99-stats: We need this folder because default MAG's MultiQC does not take Kraken2's output into the final report, and we need it.

Let's execute the lablog file:

bash lablog

Now, we should check we've loaded all the needed dependencies and perform the metagenomic analysis:

module load Nextflow singularity
bash _01_run_mag.sh

After this, the analysis will start, and we'll be able to check the status of the process with:

tail -f DATE_mag.log

Once checked everything has finished OK in the DATE_mag.log, it's time to execute the content of the 99-stats folder:

cd 99-stats
bash lablog
module load MultiQC
bash _01_run_multiqc.sh

Once this MultiQC process has finished, we can execute this other script to clean the symbolik links in the folder:

bash _02_unlink.sh

Once all the process is finished, within the DATE_ANALYSIS0X_MAG folder, we'll have the following content:

DATE_mag/: Results of the nf-core/mag pipeline.
- multiqc/multiqc_report.html: MultiQC's HTML report of the MAG pipeline.
- QC_shortreads: Quality control results (fastQC, fastp,...)
- Taxonomy/kraken2/<sample_name>/taxonomy.krona.html: Kraken2 results plotted in circos using Krona.
99-stats/multiqc_report.html: HTML report with the top5 species found in kraken2 among all samples.

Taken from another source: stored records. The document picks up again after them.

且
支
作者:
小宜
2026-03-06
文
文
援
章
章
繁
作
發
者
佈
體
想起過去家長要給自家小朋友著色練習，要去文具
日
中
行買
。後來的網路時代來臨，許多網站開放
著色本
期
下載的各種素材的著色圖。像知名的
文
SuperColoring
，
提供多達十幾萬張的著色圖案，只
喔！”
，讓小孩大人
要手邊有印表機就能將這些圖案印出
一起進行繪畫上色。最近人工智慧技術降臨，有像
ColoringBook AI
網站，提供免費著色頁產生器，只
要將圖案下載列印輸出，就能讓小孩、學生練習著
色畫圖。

In this service we should check:

multiqc/multiqc_report.html: FastQC/fastp reports to assess the good/bad quality of the reads, the presence of adaptaers, etc...
99-stats/multiqc_report.html: To ensure that there are no contaminations or unespected species.
- If any sample has a lot of other species in this MultiQC report, don't hesitate to check its Taxonomy/kraken2/<sample_name>/taxonomy.krona.html because it may have specific species differing from other samples.
- If a sample has a lot of unclasified species, check that Taxonomy/kraken2/<sample_name>/taxonomy.krona.html contains a lot of No hits in the report. This might be explained by two different reasons:
  1. The organisms present in the sample are not present in the database used for nf-core/mag pipeline.
  2. The is a lot of the so called Space junk (a.k.a. basura espacial), which means that the sequencing process was not so good...

Once all the service results are revised in the scratch_tmp folder, you can continue with the next BU-ISCIII tool: finish as explained here.

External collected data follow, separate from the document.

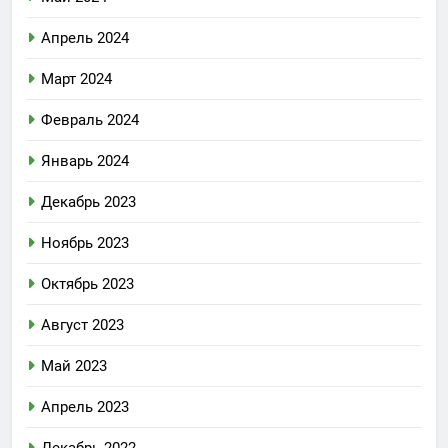
Апрель 2024
Март 2024
Февраль 2024
Январь 2024
Декабрь 2023
Ноябрь 2023
Октябрь 2023
Август 2023
Май 2023
Апрель 2023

When everything is propperly coppied into the SFTP folder, you can put the update in the update_servicios channel's Team Standup Bot, with the following template:

SRVXXXXXX - ACRONYMXX :no_entry: = No empezado, parado o esperando :running: = Corriendo :mag: = En revisión :clipboard: = Finalizado copiandose a SFTP :white_check_mark: = Finalizado y copiado a sftp
- Servicio: Taxonomic based Identification and classification of organisms in complex communities (MAG)
- Número de muestras: # Numero de muestras
- Estado: No empezado/Corriendo/En revisión/Finalizado copiandose a SFTP/Finalizado y copiado a sftp
- Instrumento y longitud: Ej.: NovaSeq (2x150)
- Cantidad de lecturas: Ej.: 0.8M - 91.2M
- Calidad general: Buena/Mala/Indicar incidencias específicas
- Resultados generales: Breve resumen de los resultados obtenidos a grandes rasgos, describiendo los resultados más relevantes del 99-stats/multiqc_report.html.
- Resultados por muestra: Indicar solo los resultados ANOMALOS. Algunos ejemplos:
  - La muestra XXX contiene X virus (si es que no se espera ese virus en esa muestra)
  - La muestra XXX se ha secuenciado con mala calidad y ha perdido muchas lecturas en el preprocesamiento.
  - La muestra XXX no tiene lecturas suficientes para realizar el análisis.

When the revisors give the OK to the service results, you can finish the service with the next BU-ISCIII tool: delivery as explained here.